« Il y a une grande différence entre
l’esprit et le corps, en ce que le corps, de sa nature, est toujours
divisible, et que l’esprit est entièrement indivisible. Car en effet,
lorsque je considère mon esprit, c’est-à-dire moi-même en tant que je
suis seulement une chose qui pense, je n’y puis distinguer aucunes
parties, mais je me conçois comme une chose seule et entière.
Et
quoique tout l’esprit semble être uni à tout le corps, toutefois, un
pied, ou un bras, ou quelque autre partie étant séparée de mon corps, il
est certain que pour cela il n’y aura rien de retranché de mon esprit.
Et
les facultés de vouloir, de sentir, de concevoir, etc. ne peuvent pas
proprement être dites ses parties : car le même esprit s’emploie tout
entier à vouloir, et aussi tout entier à sentir, à concevoir, etc.
Mais
c’est tout le contraire dans les choses corporelles et étendues : car
il n’y en a pas une que je ne mette aisément en pièces par ma pensée,
que mon esprit ne divise fort facilement en plusieurs parties et par
conséquent que je ne connaisse être divisible.
Ce qui suffirait
pour m’enseigner que l’esprit ou l’âme de l’homme est entièrement
différente du corps, si je ne l’avais déjà d’ailleurs assez appris. »

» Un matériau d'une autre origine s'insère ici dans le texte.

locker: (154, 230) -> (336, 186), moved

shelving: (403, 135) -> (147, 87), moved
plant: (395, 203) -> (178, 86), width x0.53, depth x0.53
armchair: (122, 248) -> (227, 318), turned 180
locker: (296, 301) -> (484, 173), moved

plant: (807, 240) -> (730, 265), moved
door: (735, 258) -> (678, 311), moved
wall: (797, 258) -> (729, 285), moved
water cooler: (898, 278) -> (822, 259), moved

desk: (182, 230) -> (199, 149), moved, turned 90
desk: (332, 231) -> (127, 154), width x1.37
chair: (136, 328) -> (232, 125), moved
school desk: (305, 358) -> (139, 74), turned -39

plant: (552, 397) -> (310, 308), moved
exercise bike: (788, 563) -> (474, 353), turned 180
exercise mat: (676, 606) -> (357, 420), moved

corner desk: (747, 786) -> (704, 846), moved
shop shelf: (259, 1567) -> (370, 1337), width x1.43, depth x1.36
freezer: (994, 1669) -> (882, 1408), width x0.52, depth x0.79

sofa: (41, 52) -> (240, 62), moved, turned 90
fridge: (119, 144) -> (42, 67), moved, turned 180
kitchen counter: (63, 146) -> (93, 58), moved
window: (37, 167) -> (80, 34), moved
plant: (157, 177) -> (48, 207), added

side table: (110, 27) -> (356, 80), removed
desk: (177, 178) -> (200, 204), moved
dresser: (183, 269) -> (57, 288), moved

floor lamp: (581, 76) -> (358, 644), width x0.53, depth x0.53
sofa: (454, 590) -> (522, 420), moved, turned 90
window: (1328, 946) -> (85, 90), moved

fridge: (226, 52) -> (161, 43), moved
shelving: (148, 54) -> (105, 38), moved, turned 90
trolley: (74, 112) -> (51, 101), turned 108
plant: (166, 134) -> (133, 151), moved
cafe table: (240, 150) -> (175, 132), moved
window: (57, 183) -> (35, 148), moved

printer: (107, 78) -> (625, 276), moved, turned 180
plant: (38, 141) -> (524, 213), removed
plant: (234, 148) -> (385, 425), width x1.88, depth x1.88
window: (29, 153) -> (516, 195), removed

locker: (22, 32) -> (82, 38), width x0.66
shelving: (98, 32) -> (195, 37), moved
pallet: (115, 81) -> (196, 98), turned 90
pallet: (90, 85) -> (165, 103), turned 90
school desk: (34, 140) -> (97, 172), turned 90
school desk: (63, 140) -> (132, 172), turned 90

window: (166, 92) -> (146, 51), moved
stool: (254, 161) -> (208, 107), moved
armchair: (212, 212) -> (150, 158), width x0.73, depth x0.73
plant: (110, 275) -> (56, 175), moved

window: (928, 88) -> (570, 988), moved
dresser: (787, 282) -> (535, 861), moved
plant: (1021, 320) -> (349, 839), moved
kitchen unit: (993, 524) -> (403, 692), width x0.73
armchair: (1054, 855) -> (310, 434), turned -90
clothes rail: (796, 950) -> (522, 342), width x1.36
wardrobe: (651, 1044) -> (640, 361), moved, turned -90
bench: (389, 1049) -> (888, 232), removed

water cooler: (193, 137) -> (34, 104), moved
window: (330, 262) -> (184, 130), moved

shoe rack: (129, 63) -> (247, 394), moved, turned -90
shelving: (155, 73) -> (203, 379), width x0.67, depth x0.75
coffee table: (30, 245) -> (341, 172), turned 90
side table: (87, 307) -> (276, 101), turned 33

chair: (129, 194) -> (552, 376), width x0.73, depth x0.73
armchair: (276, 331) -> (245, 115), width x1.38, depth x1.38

Descartes, 6ème méditation métaphysique
" La nature m'enseigne aussi par ces sentiments de douleur, de faim,
de soif, etc., que je ne suis pas seulement logé dans mon corps, ainsi
qu'un pilote en son navire, mais, outre cela, que je lui suis conjoint
très étroitement et tellement confondu et mêlé, que je compose comme un
seul tout avec lui. Car, si cela n'était lorsque mon corps est blessé,
je ne sentirais pas pour cela de la douleur, moi qui ne suis qu'une
chose qui pense, mais j'apercevrais cette blessure par le seul
entendement, comme un pilote aperçoit par la vue si quelque chose se
rompt dans son vaisseau ; et lorsque mon corps a besoin de boire ou de
manger, je connaîtrais simplement cela même, sans en être averti par des
sentiments confus de faim et de soif. Car en effet tous ces sentiments
de faim, de soif, de douleur, etc., ne sont autre chose que de certaines
façons confuses de penser, qui proviennent et dépendent de l'union et
comme du mélange de l'esprit avec le corps.
Descartes, Méditations métaphysiques (6).